• **Activity**:
Could you copy the data that follows exactly as written, but drop the pictures?
§
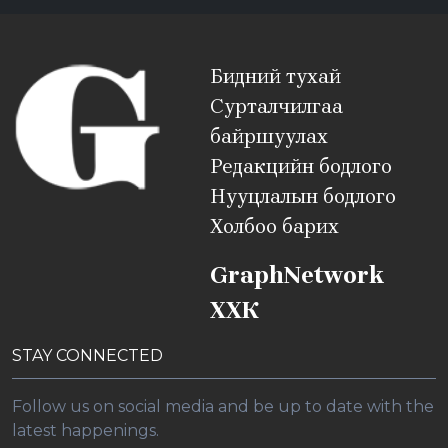
Бидний тухай
Сурталчилгаа
байршуулах
Редакцийн бодлого
Нууцлалын бодлого
Холбоо барих
GraphNetwork
ХХК
STAY CONNECTED
Follow us on social media and be up to date with the
latest happenings.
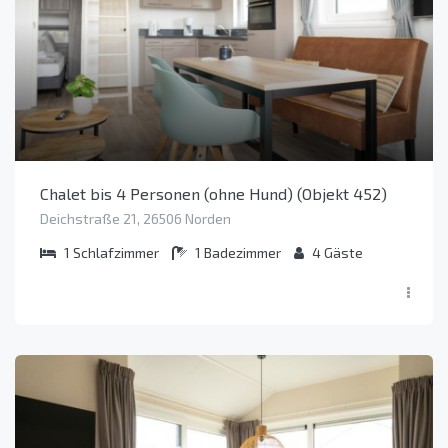
Chalet bis 4 Personen (ohne Hund) (Objekt 452)
Deichstraße 21, 26506 Norden
1
Schlafzimmer
1
Badezimmer
4
Gäste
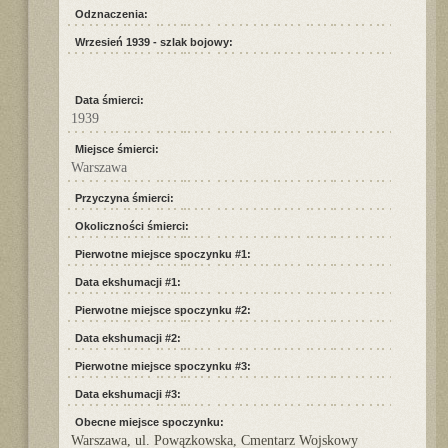
Odznaczenia:
Wrzesień 1939 - szlak bojowy:
Data śmierci:
1939
Miejsce śmierci:
Warszawa
Przyczyna śmierci:
Okoliczności śmierci:
Pierwotne miejsce spoczynku #1:
Data ekshumacji #1:
Pierwotne miejsce spoczynku #2:
Data ekshumacji #2:
Pierwotne miejsce spoczynku #3:
Data ekshumacji #3:
Obecne miejsce spoczynku:
Warszawa, ul. Powązkowska, Cmentarz Wojskowy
§
• **Answer space**:
Бидний тухай
Сурталчилгаа
байршуулах
Редакцийн бодлого
Нууцлалын бодлого
Холбоо барих
GraphNetwork
ХХК
STAY CONNECTED
Follow us on social media and be up to date with the
latest happenings.
Chalet bis 4 Personen (ohne Hund) (Objekt 452)
Deichstraße 21, 26506 Norden
1
Schlafzimmer
1
Badezimmer
4
Gäste
Odznaczenia:
Wrzesień 1939 - szlak bojowy:
Data śmierci:
1939
Miejsce śmierci:
Warszawa
Przyczyna śmierci:
Okoliczności śmierci:
Pierwotne miejsce spoczynku #1:
Data ekshumacji #1:
Pierwotne miejsce spoczynku #2:
Data ekshumacji #2:
Pierwotne miejsce spoczynku #3:
Data ekshumacji #3:
Obecne miejsce spoczynku:
Warszawa, ul. Powązkowska, Cmentarz Wojskowy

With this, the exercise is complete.